> WHAT THE TASK ASKS
Copy the records that follow exactly as written, but not their pictures.

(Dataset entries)
+===+
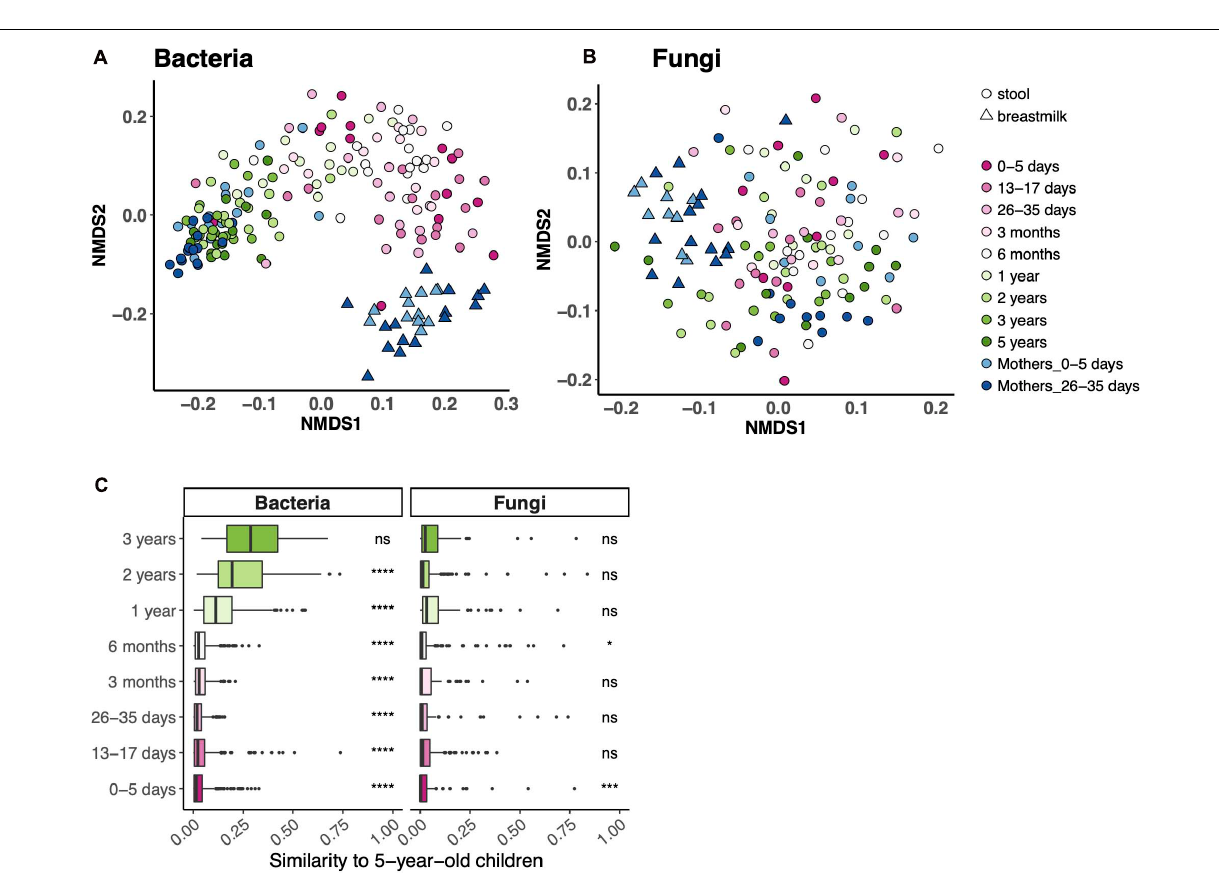
FIGURE 2 | Bacterial and fungal communities across the age spectrum. (A,B) Ordinations of community composition based on Bray–Curtis distance for bacterial (A) and fungal (B) fecal communities. (C) Bray–Curtis distance between each age bin and 5 years. **** p < 0.0001, *** p < 0.001, * p < 0.05, Wilcoxon rank-sum test, adjusted using the Bonferroni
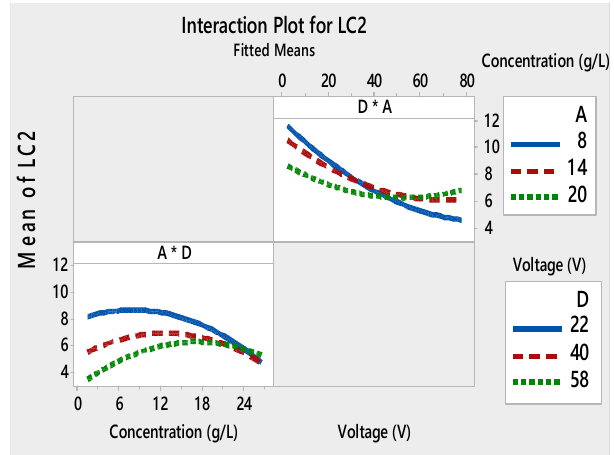
Figure 5. Interaction plots for L C2 ((*) refers to multiplication sign (×)).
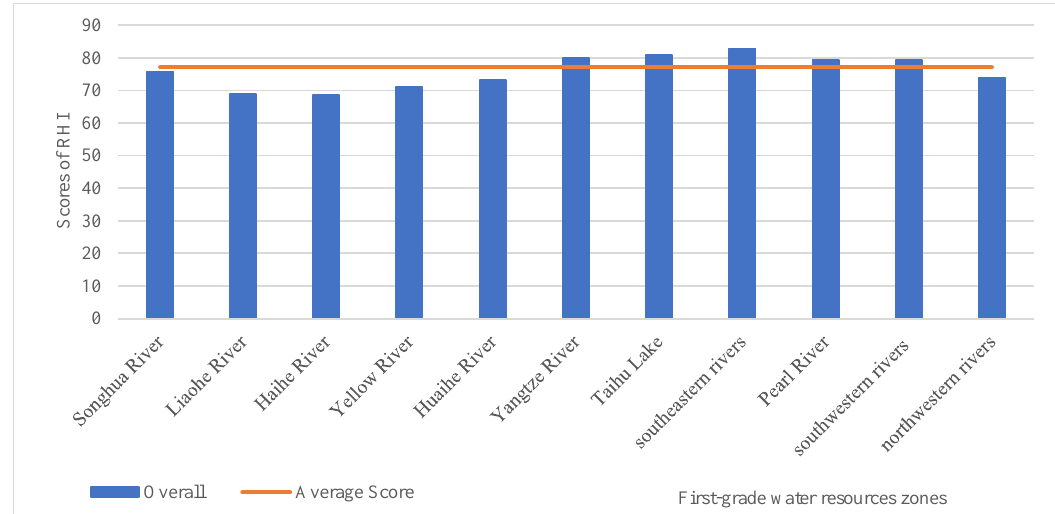
Figure 9. RHI evaluation results for China’s first -grade water resource zones.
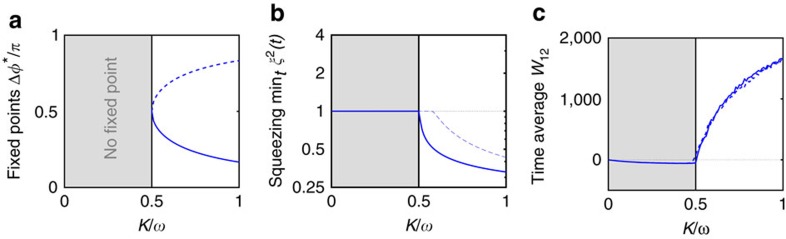
Classical synchronization indicates quantum squeezing and number entanglement.We consider two coupled oscillators, respectively, two quantum modes with variable coupling strength K. (a) The fixed points of the Kuramoto model (4). A stable (solid) and an unstable (dashed) fixed point emerge in a saddle node bifurcation at Kc=|ω|/2. (b) The temporal minimum of the squeezing parameter  (refs 13, 19) as a function of the coupling strength K. For U=0 (solid line) the transition to quantum squeezing is located at the critical coupling for classical synchronization, Kc=ω/2. The on-site interaction term ∼U suppresses squeezing such that the transition occurs at a higher value of K for U=0.4/N (dashed line). (c) Long-time average of the entanglement parameter W12 as a function of the coupling strength K. Persistent entanglement W12>0 (see ref. 50 and Methods) emerges with classical synchronization at K>Kc=ω/2, independent of U. The initial quantum state is a two-mode coherent state |z, Δφ〉=|0, π/2〉 with N=100 and ω=1 in all cases.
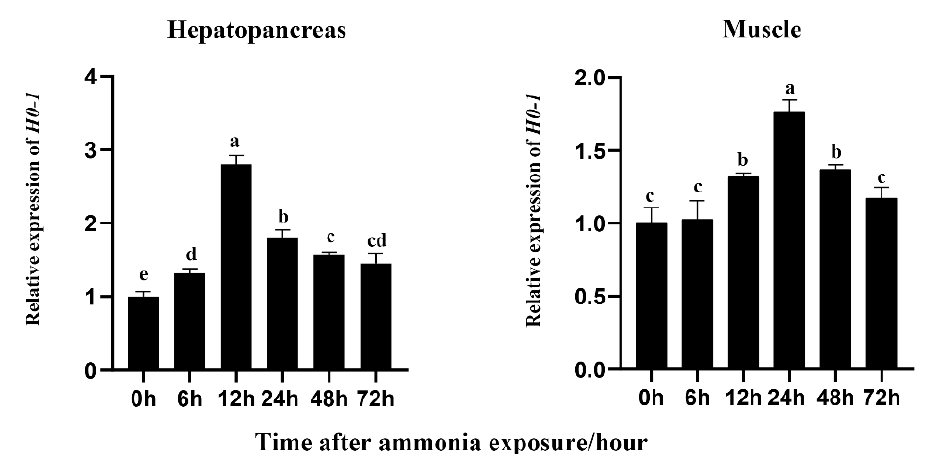
Figure 3. Transcription patterns of Lv-HO-1 in hepatopancreas and muscle at different time points after ammonia-N stress. To determine the relative expression of the other time point, the Lv-HO-1 expression level at 0 hwas set to 1.00. All values are the mean ± SD, n = 3. Different letters denote a significant difference ( p < 0.05).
+===+
> RESULT BELOW
FIGURE 2 | Bacterial and fungal communities across the age spectrum. (A,B) Ordinations of community composition based on Bray–Curtis distance for bacterial (A) and fungal (B) fecal communities. (C) Bray–Curtis distance between each age bin and 5 years. **** p < 0.0001, *** p < 0.001, * p < 0.05, Wilcoxon rank-sum test, adjusted using the Bonferroni
Figure 5. Interaction plots for L C2 ((*) refers to multiplication sign (×)).
Figure 9. RHI evaluation results for China’s first -grade water resource zones.
Classical synchronization indicates quantum squeezing and number entanglement.We consider two coupled oscillators, respectively, two quantum modes with variable coupling strength K. (a) The fixed points of the Kuramoto model (4). A stable (solid) and an unstable (dashed) fixed point emerge in a saddle node bifurcation at Kc=|ω|/2. (b) The temporal minimum of the squeezing parameter  (refs 13, 19) as a function of the coupling strength K. For U=0 (solid line) the transition to quantum squeezing is located at the critical coupling for classical synchronization, Kc=ω/2. The on-site interaction term ∼U suppresses squeezing such that the transition occurs at a higher value of K for U=0.4/N (dashed line). (c) Long-time average of the entanglement parameter W12 as a function of the coupling strength K. Persistent entanglement W12>0 (see ref. 50 and Methods) emerges with classical synchronization at K>Kc=ω/2, independent of U. The initial quantum state is a two-mode coherent state |z, Δφ〉=|0, π/2〉 with N=100 and ω=1 in all cases.
Figure 3. Transcription patterns of Lv-HO-1 in hepatopancreas and muscle at different time points after ammonia-N stress. To determine the relative expression of the other time point, the Lv-HO-1 expression level at 0 hwas set to 1.00. All values are the mean ± SD, n = 3. Different letters denote a significant difference ( p < 0.05).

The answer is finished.